Running a full manual drill quarterly is realistic. For the weeks between, automate what you can. PBS has a built-in verify job that checks chunk integrity:

proxmox-backup-manager verify-job create \
  --datastore your-datastore \
  --schedule "weekly" \
  --ignore-verified 1 \
  --outdated-after 7

This re-verifies chunks older than 7 days weekly, catching silent corruption before you need the data. It is not a restore test — it confirms chunk hashes, not that the VM actually boots — but it catches the most common failure mode, which is quietly corrupted backup data.

For more automated testing, I run a cron job that restores a minimal "canary" Debian LXC to a scratch CTID weekly, pings its loopback, and destroys it. If the ping fails, an alert fires.
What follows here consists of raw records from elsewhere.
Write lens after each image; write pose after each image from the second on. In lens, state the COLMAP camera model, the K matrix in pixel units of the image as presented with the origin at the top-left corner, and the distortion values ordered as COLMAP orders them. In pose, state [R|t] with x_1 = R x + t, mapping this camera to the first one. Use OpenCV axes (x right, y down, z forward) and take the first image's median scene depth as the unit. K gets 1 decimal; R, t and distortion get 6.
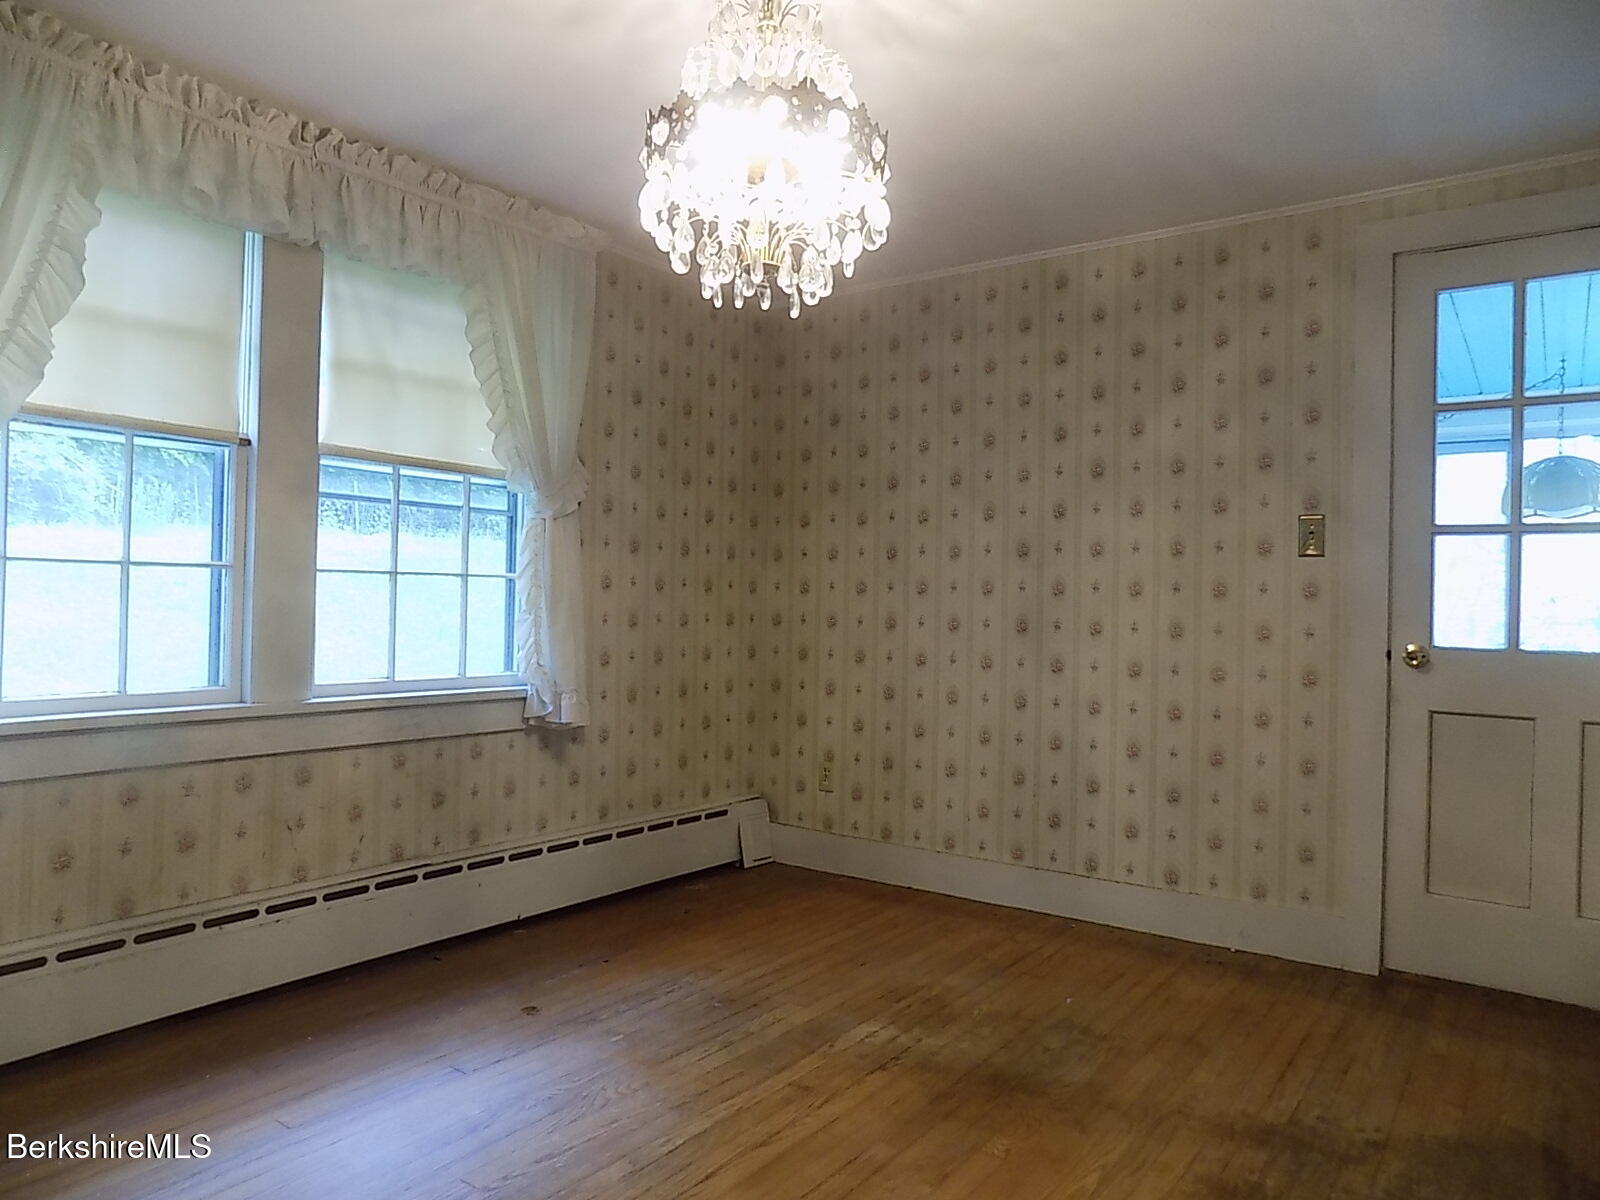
lens RADIAL K [[1081.4, 0, 809.6], [0, 1081.4, 586.7], [0, 0, 1]] dist [-0.069090, 0.069512]
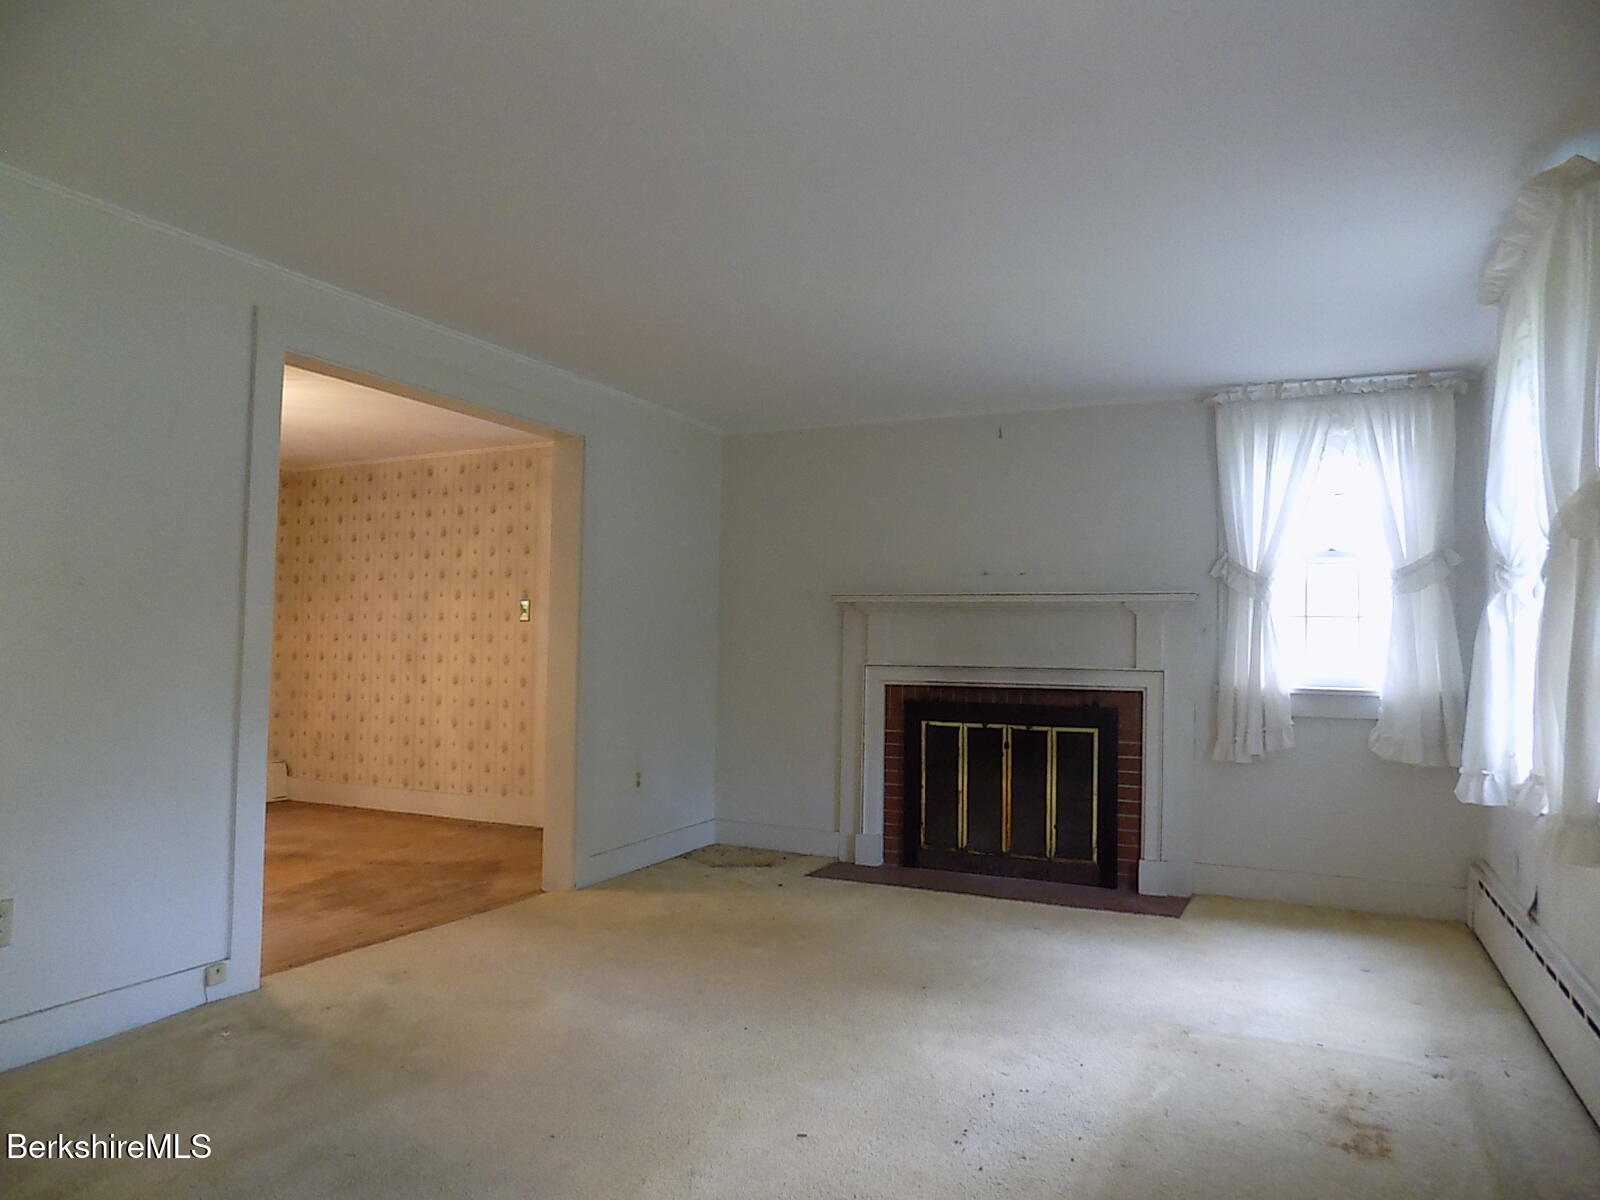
lens RADIAL K [[1081.4, 0, 781.3], [0, 1081.4, 564.0], [0, 0, 1]] dist [-0.069090, 0.069512]
pose [[0.986498, -0.001747, 0.163765, 0.570466], [0.010630, 0.998518, -0.053379, -0.020620], [-0.163429, 0.054399, 0.985054, -0.995441]]
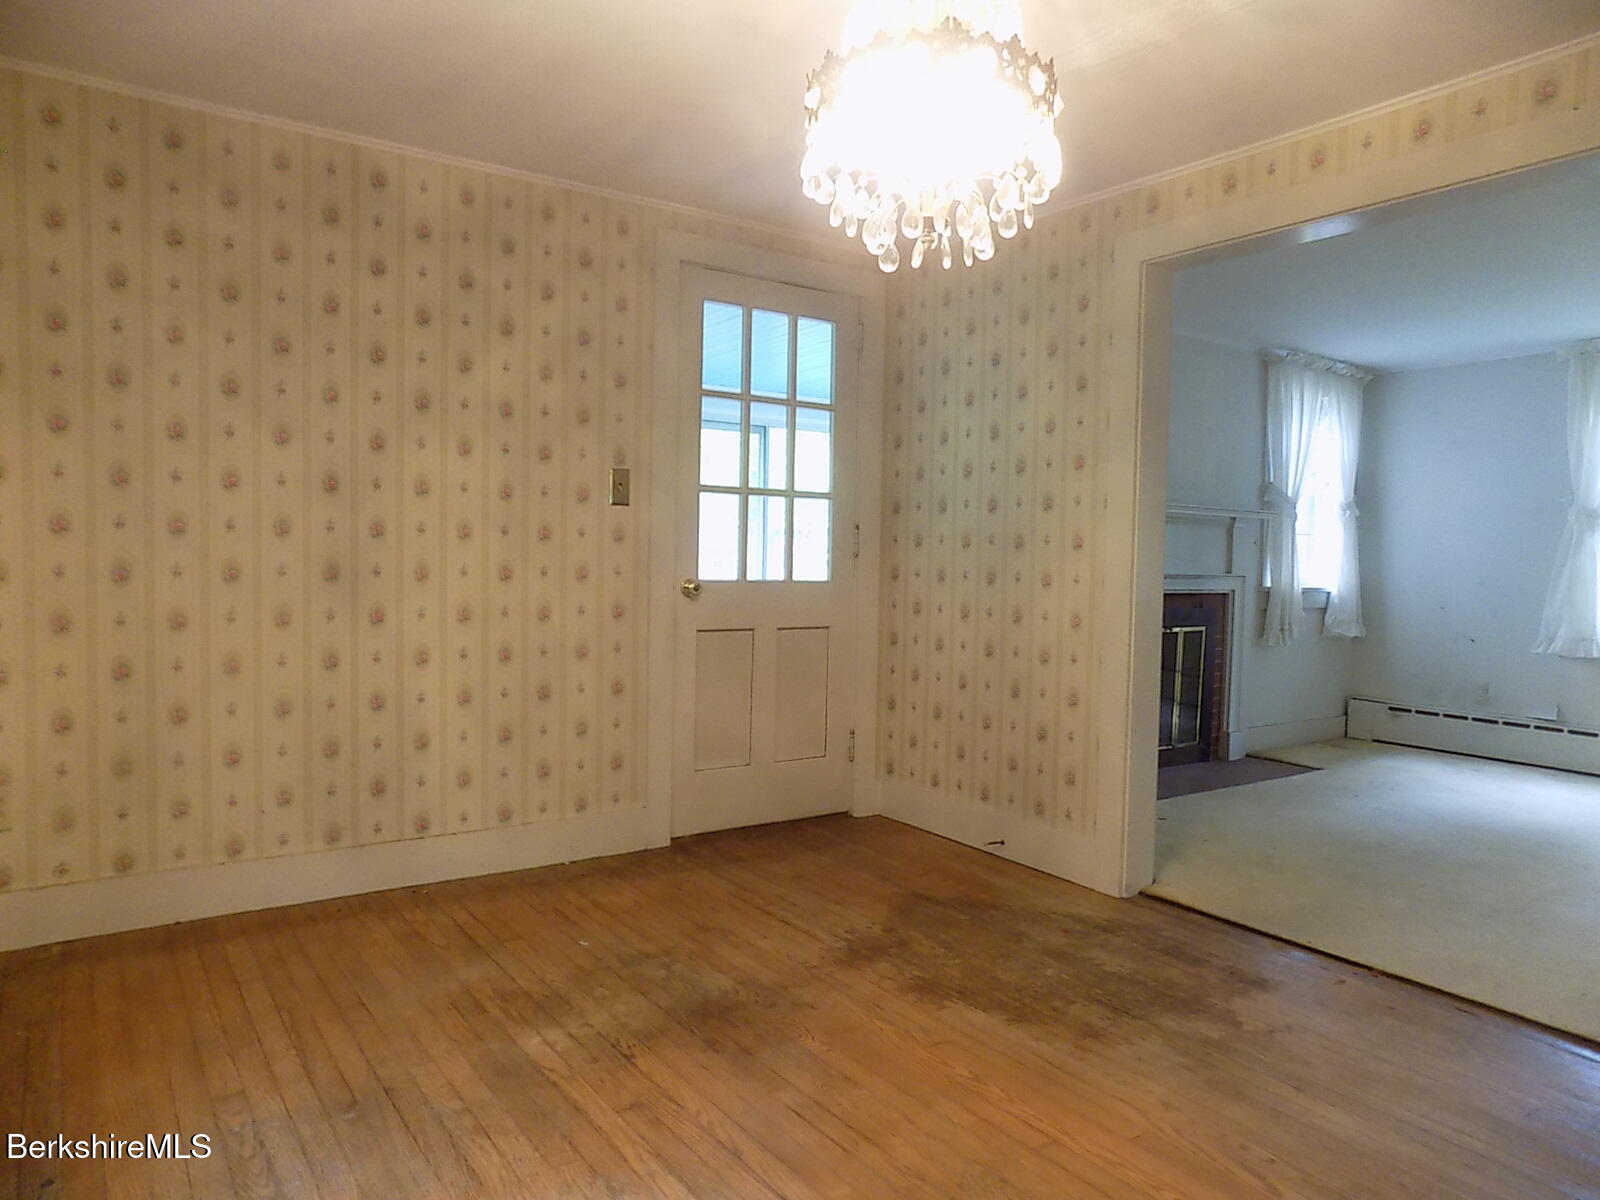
lens RADIAL K [[1081.4, 0, 801.6], [0, 1081.4, 584.5], [0, 0, 1]] dist [-0.069090, 0.069512]
pose [[0.331873, -0.042915, 0.942347, -0.521709], [-0.024740, 0.998225, 0.054173, -0.010176], [-0.943000, -0.041292, 0.330222, 0.399613]]
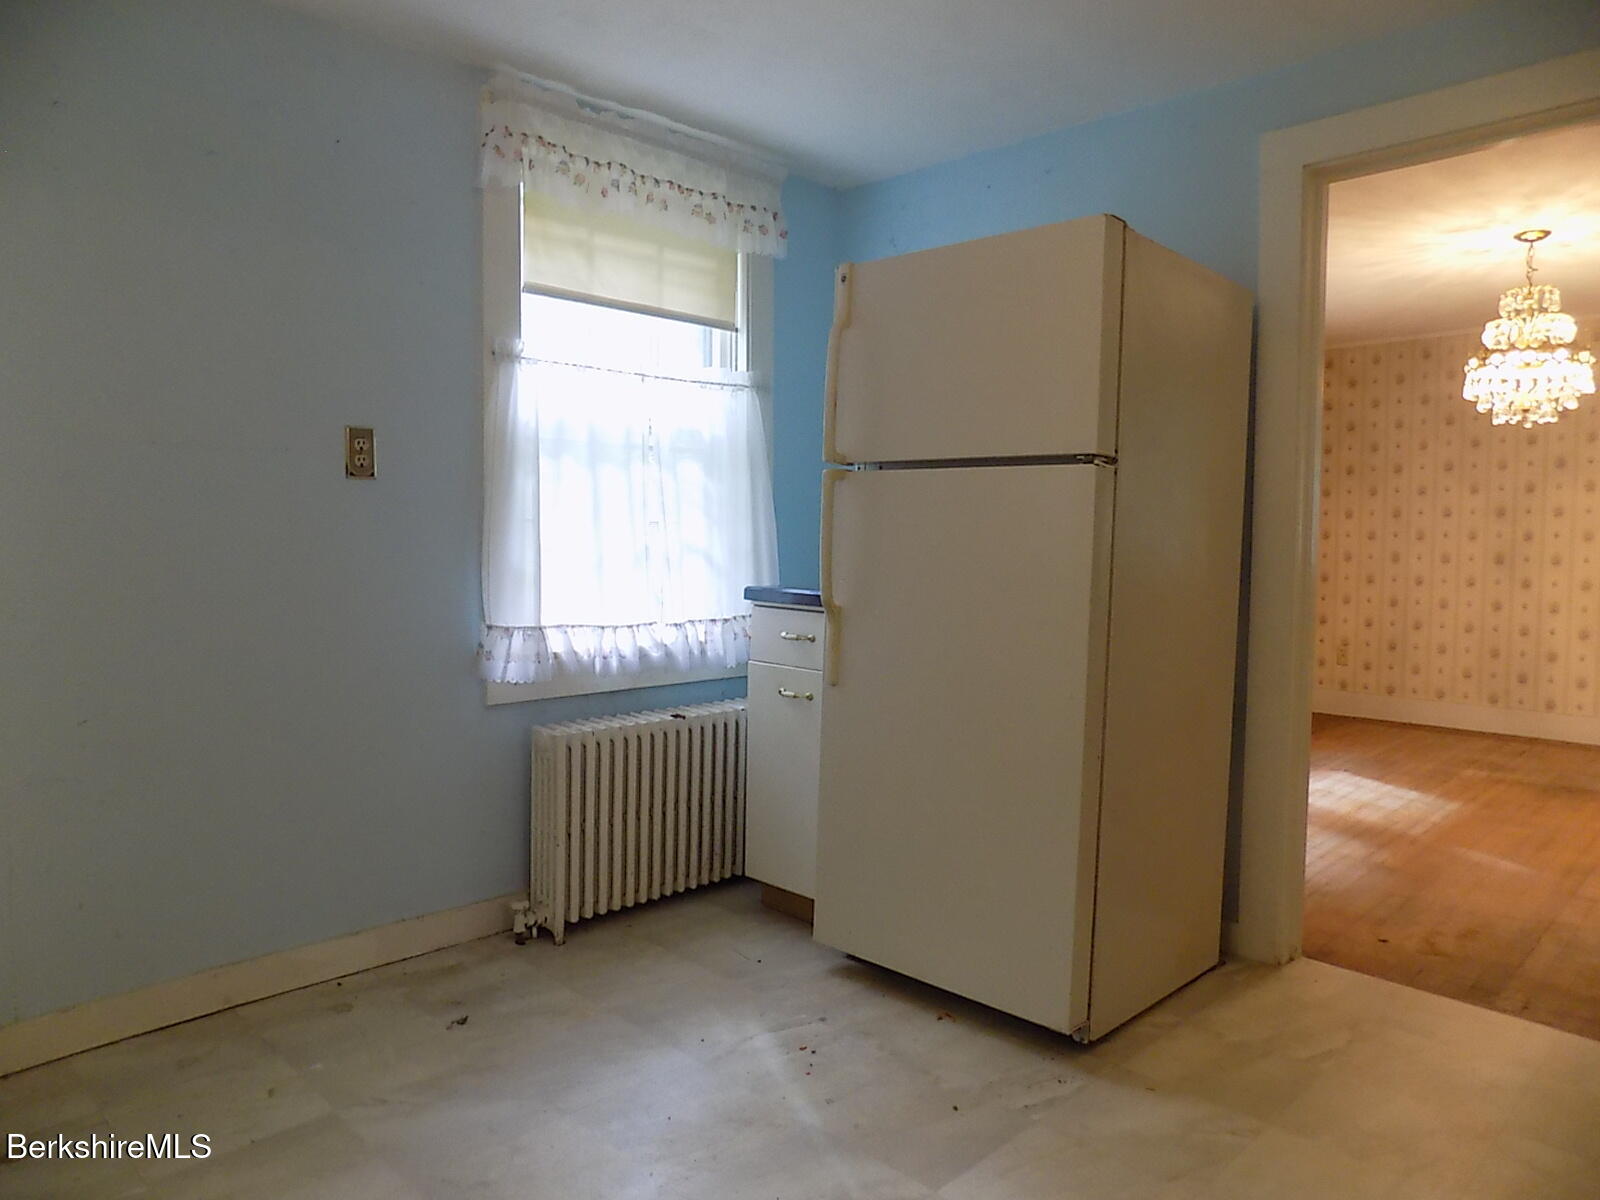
lens RADIAL K [[1081.4, 0, 802.7], [0, 1081.4, 588.1], [0, 0, 1]] dist [-0.069090, 0.069512]
pose [[0.987949, -0.000021, -0.154781, -0.637883], [0.009382, 0.998169, 0.059748, -0.027697], [0.154496, -0.060480, 0.986141, -0.796664]]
Pair that pattern with the approach described in Automate Proxmox VE with Ansible Full VM Playbooks and the entire canary test becomes a single Ansible play you can trigger on demand.

Conclusion

After running this drill you will have real RTO numbers, a tested recovery procedure, and at least one surprise about your backup configuration you did not know before you started. The drill itself takes 30–60 minutes. That investment pays for itself the first time something actually breaks at 2 AM. The logical next step is ensuring those backups survive a physical site loss — configure PBS replication to an offsite node so your playbook still works even if the primary hardware is gone entirely, not just individual VMs.